From:Steve Adams
Date:06-Jan-2001 10:50
Subject:   Parallel server availability

Here is some more information on the Shareplex option from Geof Liddon at CP Rail.

We use Shareplex here (CP Rail) to obtain a high availability solution and it is a very viable solution.

We have a 2 node AIX 4.3 S80 configuration running Oracle 7.3.4.3 (planned upgrades to 8.1.6.2 in the next couple of months) with a 150GB OLTP instance.

We have been able to achieve automatic reconnection by using the failover capability of SQL*NET (2 DESCRIPTION entries pointing to the 2 different instances using 1 generic service name) and only having the listener running for the active workload (we also have the inactive workload in restricted mode so that we can ensure only DBA's have access to it).

One big benefit of Shareplex is that since it works on a higher level, you can easily move between hardware platforms for upgrades (we did this when moving from HP-UX to AIX).

Be aware, Shareplex does not allow the zero outage solution that is wanted in this thread, we have an outage window of 15 minutes when we need upgrades, but in reality we obtain a failover in less than 4 minutes. Most of that time is spent in disabling/enabling triggers between the active and inactive workloads...so the outage time could be on the order of < 1 minute if the environment was setup properly.

We process about 30,000,000 million updates/inserts/deletes a day and everything is kept in sync very well by Shareplex except when we have some badly written purges that try to delete 750,000 records in 1 transaction...it gets a bit behind there, but for normal business activities, it keeps everything in sync very nicely. It also allows us to perform any index or table rebuilds without any impact at all to the business as we can do all this maintenance on the "inactive" workload instance.

Here is a follow-up on this thread from Paul Vallee.

I've never used it in production, however there is a shared-nothing solution, Quest's Shareplex, that solves this problem by working at a higher-level with a shared-nothing approach. You don't get niceties such as automated reconnection etc (but you can code that into your appserver, api, or app). However, you can do rolling upgrades (even hardware/os upgrades) that are impossible with shared-everything solutions such as OPS.

The engineering demos are very impressive, and I can point you towards a sales rep who is friendly and low-pressure if you like. It is expensive, but still in the same ballpark as OPS if you haven't licensed it yet.

Rolling upgrades between major releases are not possible, because that is when Oracle changes the file formats if necessary. For example, you cannot do a rolling upgrade from 8.0 to 8.1. The first instance to open a database records the full version number of the software that it is running in the controlfile. Every other instance that attempts to open the database checks that the first two components of the software version number match.
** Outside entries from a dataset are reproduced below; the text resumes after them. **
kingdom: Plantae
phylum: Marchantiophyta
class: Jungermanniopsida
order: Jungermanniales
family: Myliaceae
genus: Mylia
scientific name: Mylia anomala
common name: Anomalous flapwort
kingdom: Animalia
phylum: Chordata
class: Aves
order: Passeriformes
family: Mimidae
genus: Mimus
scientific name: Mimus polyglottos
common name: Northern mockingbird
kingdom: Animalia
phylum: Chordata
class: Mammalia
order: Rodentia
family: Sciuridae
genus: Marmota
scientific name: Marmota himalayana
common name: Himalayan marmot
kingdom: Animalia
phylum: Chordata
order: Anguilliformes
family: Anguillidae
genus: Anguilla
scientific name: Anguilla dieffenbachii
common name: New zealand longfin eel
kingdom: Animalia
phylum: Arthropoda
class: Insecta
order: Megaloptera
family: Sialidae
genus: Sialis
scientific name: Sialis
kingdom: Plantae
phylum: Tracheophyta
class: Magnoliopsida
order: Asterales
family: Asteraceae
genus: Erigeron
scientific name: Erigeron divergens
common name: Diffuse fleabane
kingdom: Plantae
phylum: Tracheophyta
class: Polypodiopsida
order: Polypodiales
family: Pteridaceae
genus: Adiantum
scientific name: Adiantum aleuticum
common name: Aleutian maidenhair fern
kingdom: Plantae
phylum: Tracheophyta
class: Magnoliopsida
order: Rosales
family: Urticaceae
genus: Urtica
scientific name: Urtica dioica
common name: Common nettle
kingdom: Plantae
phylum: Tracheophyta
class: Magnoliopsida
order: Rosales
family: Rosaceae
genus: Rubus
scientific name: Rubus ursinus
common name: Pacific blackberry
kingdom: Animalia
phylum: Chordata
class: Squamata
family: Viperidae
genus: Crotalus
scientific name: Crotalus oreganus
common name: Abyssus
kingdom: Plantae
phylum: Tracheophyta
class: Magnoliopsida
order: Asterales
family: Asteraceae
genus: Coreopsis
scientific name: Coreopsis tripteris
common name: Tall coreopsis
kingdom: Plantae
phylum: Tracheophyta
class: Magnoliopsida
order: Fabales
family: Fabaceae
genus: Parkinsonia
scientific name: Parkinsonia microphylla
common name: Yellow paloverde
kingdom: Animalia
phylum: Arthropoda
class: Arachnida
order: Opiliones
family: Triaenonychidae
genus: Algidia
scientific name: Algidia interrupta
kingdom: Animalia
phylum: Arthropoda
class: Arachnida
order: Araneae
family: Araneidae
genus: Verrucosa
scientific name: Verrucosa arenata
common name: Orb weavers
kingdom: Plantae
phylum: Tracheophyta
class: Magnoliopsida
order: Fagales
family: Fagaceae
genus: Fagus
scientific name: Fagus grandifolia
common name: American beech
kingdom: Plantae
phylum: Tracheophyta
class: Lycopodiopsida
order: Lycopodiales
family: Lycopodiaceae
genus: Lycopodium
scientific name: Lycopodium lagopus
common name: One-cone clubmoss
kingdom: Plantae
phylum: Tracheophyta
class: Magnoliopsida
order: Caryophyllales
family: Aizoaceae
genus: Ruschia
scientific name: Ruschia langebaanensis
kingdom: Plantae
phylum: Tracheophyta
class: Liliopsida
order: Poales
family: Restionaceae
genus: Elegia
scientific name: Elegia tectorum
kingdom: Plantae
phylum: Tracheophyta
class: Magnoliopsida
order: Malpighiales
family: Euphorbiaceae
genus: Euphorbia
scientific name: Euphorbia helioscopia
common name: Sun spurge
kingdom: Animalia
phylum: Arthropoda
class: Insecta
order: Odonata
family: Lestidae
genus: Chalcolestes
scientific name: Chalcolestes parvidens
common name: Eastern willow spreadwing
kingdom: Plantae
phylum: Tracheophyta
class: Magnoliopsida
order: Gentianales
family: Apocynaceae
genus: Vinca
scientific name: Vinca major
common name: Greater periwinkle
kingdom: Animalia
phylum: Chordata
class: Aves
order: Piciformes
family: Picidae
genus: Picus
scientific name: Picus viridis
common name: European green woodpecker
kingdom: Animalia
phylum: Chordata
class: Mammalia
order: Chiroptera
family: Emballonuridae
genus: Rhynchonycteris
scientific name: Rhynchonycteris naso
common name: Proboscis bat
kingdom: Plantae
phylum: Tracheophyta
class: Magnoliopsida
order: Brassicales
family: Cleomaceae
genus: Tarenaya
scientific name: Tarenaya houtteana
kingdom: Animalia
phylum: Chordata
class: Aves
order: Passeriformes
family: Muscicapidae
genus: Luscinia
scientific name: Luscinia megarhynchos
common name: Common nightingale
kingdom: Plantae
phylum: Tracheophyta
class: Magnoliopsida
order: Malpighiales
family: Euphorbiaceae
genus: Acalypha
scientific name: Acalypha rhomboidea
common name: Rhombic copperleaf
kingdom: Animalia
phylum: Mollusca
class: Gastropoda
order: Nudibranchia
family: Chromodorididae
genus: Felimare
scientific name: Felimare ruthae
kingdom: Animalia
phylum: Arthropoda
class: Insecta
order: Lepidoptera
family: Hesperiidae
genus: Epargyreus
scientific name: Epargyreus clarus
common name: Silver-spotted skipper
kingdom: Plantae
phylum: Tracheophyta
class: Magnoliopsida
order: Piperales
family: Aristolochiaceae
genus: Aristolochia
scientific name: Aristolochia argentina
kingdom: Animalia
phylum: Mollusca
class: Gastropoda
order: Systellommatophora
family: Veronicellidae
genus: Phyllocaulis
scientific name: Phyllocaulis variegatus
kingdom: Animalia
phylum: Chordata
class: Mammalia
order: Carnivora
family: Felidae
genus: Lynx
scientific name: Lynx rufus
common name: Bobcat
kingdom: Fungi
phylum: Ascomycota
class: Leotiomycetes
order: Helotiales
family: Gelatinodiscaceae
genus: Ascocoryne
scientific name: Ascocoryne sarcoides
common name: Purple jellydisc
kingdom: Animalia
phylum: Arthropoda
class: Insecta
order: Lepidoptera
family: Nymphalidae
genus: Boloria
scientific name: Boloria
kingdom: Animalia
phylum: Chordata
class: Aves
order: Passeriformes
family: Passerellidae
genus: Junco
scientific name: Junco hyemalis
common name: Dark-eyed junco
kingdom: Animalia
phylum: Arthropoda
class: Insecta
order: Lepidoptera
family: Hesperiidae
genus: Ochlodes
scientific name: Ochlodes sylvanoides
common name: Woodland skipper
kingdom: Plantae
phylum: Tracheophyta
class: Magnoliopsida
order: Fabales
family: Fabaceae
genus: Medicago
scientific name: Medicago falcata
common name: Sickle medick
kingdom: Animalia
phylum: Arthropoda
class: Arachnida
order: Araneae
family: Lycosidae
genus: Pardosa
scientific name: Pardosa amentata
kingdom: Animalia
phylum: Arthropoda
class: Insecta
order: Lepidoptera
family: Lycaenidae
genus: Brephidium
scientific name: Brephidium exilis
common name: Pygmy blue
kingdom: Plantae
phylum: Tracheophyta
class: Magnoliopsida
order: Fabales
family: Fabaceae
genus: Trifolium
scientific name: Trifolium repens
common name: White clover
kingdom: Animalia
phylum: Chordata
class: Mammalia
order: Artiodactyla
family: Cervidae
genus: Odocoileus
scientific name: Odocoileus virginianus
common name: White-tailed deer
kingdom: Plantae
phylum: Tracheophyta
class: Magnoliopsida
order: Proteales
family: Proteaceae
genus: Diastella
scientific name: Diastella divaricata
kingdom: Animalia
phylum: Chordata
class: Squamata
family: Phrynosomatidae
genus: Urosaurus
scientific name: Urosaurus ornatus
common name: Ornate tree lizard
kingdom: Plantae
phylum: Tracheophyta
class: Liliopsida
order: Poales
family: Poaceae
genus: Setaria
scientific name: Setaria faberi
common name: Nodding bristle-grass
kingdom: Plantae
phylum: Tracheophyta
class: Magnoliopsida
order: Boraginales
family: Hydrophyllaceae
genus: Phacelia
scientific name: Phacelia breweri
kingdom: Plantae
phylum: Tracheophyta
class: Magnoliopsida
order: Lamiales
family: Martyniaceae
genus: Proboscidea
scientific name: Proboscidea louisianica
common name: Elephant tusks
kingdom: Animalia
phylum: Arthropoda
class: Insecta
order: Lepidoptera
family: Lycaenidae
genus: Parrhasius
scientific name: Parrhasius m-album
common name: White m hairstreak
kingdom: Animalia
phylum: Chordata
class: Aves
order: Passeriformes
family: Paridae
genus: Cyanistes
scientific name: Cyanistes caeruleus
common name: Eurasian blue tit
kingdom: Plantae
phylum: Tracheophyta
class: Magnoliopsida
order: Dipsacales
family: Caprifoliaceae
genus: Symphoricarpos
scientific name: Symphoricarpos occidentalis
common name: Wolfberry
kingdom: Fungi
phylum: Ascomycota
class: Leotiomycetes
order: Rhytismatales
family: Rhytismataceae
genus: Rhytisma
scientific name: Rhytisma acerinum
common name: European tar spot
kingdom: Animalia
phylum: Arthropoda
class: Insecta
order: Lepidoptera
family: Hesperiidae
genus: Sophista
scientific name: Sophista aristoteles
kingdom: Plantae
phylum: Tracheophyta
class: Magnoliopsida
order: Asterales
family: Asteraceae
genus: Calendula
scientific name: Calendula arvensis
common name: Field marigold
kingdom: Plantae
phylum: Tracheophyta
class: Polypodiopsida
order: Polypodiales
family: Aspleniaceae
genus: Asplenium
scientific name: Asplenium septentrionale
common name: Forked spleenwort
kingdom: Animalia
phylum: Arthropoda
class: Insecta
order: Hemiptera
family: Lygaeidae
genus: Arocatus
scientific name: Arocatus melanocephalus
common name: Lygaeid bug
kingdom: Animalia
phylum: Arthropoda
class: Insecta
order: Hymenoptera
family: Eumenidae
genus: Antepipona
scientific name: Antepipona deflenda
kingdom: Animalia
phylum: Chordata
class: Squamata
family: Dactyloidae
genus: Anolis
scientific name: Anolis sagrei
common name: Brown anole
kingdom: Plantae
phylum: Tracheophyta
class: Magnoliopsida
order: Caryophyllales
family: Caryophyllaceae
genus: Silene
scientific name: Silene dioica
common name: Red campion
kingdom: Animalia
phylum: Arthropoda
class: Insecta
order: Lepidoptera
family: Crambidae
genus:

If not, an ORA-407 error is signalled and the database is not opened.

Depending on who you speak to at Oracle, rolling upgrades between minor releases and for patch applications are technically possible but either not supported or strongly discouraged. The reason is that minor differences in locking behaviour between instances could lead to deadlocks and even corruptions. Even without those serious problems, applications may well fail during rolling upgrades as catalog objects are recreated and recompiled. In my opinion, it is just not worth the risk.

If you avoid fixed locking, use incremental checkpoint and the fast-start features then you should be able to get your recovery times right down to a handful of seconds, but never to zero. There will always be a small window of total application unavailability during the rebuilding of the instance lock database in memory.

I work for a project where we have very high availability requirements. We use a sun cluster with OPS (8.1.7). As far as I know OPS has to be shutdown in order to install a new version or even a patch set. Is this correct? Do you know any workarounds to keep the application runing during a software upgrade? Can you explain me the reason why Oracle is so strict and doesn't allow different versions within a cluster. It is hard to get any information about a missing feature from the Oracle documentation.

In our labs we have done some stress test (e.g. pull the power cord of one node or just panic one node in a cluster). Depending on the current load we realized an interruption of the application availability (no new connection could be established to any node within the cluster) from 10 sec to 5 min. Is there a way to bring this "overall application downtime" to 0 sec? Acctually I think when an instance recovery runs, it will certainly have a performance impact but it should not block the application at all. Could you think of any configuration error we might have done?